SECTION 1.
The Legislature hereby finds and declares all of the following:(a) In imposing United States sanctions on Iran, Congress and the President have determined that the illicit nuclear activities of the Government of Iran, combined with its development of unconventional weapons and ballistic missiles, and its support of international terrorism, represent a serious threat to the security of the United States, Israel, and other United States allies in Europe, the Middle East, and around the world.
(b) On July 1, 2010, President Barack Obama signed into law H.R. 2194, the federal
Comprehensive Iran Sanctions, Accountability, and Divestment Act of 2010 (Public Law 111-195), which puts strict limits on any foreign financial institution’s ability to open or maintain a correspondent account or a payable-through account with United States financial institutions if the Secretary of the Treasury determines that such a foreign financial institution knowingly does any of the following:
(1) Facilitates the efforts of the Government of Iran to acquire or develop weapons of mass destruction or their delivery systems.
(2) Provides support for organizations designated by the United States as foreign terrorist organizations.
(3) Facilitates the activities of persons subject to financial sanctions pursuant to
United Nations Security Council resolutions imposing sanctions on Iran.

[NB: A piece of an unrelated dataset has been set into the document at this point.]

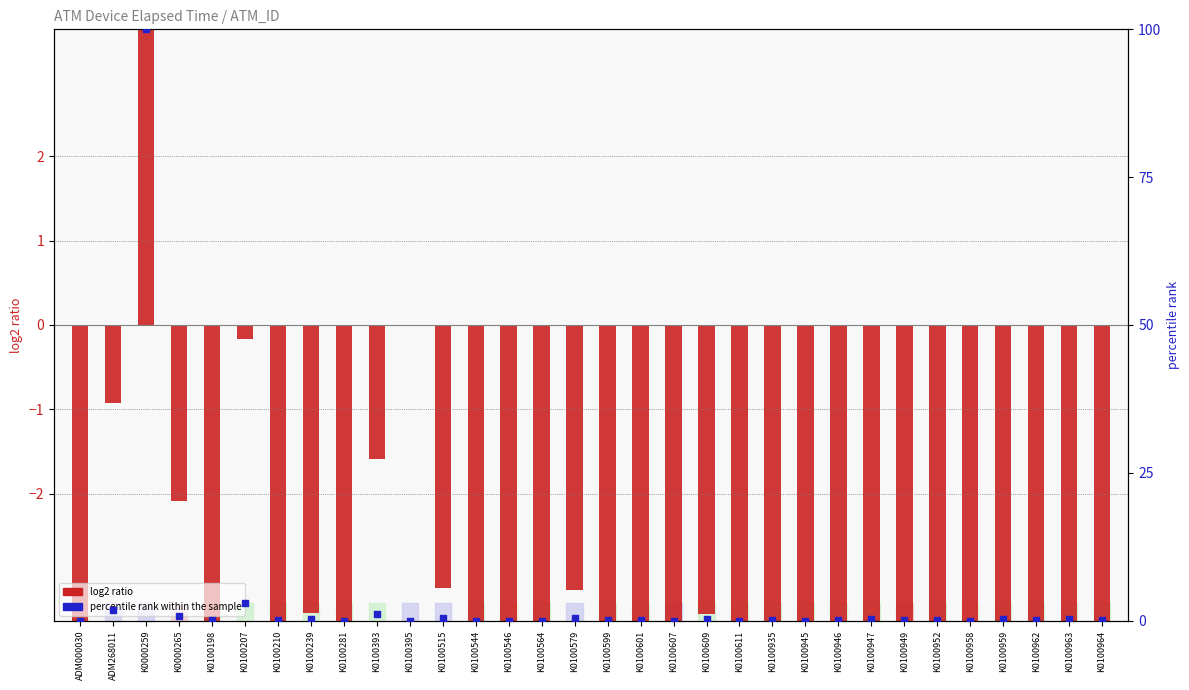

Which has a higher value, K0100945 or K0100546?

K0100546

(4) Engages in money laundering or carries out any activity
listed above.
(5) Facilitates a significant transaction or transactions or provides significant financial services for Iran’s Revolutionary Guard Corps or its agents or affiliates, or any financial institution whose property or interests in property are blocked pursuant to federal law in connection with Iran’s proliferation of weapons of mass destruction or their delivery systems, or Iran’s support for international terrorism.

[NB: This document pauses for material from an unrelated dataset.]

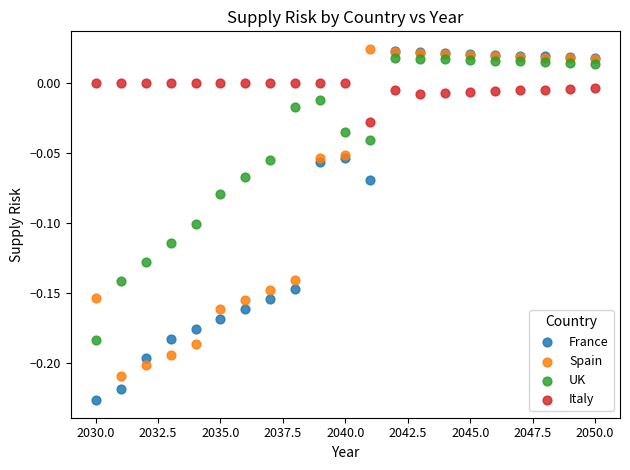

What are all the series names shown in the legend?

France, Spain, UK, Italy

(c) The federal Comprehensive Iran Sanctions, Accountability, and Divestment Act of 2010 (Public Law 111-195) imposes civil and criminal penalties on
United States financial institutions that know or should have known that foreign financial institutions that maintain correspondent accounts or payable-through accounts with them are facilitating activities subject to sanctions.

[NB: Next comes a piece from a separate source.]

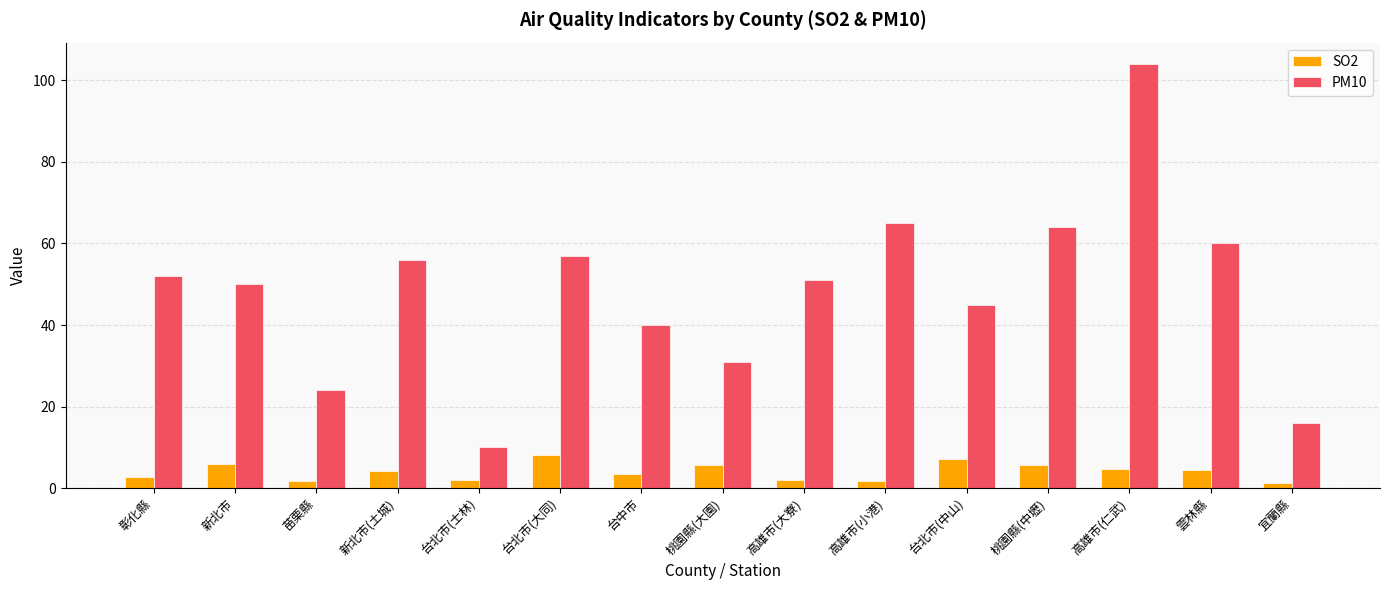

Which series has the largest range (max minus min)?

PM10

(d) On December 21, 2011, President Obama signed into law H.R. 1540, the federal National Defense Authorization Act for Fiscal Year 2012 (Public Law 112-81), which, subject to certain exceptions, places strict limits on any foreign financial institution’s ability to open or maintain a correspondent account or a payable-through account with United States financial institutions if the Secretary of the Treasury determines that a foreign financial institution knowingly conducted or facilitated any significant financial transaction with the Central Bank of Iran.
(e) The serious and urgent nature of the threat from Iran demands that states work together with the federal government and American allies to do everything possible, diplomatically, politically, and economically to prevent Iran from acquiring a nuclear weapons capability.
(f) There are moral and reputational reasons for this state to not engage in business with foreign companies that have business activities benefitting foreign states, such as Iran, that commit egregious violations of human rights, proliferate nuclear weapons capabilities, and support terrorism.
(g) In 2010, California enacted Chapter 573 of the Statutes of 2010 (Assembly Bill 1650 of the 2009–10 Regular Session) to prohibit companies with certain investments in Iran from bidding on or entering
into contracts for goods or services with state or local governments.
(h) The concerns of the State of California regarding Iran are strictly the result of the actions of the Government of Iran.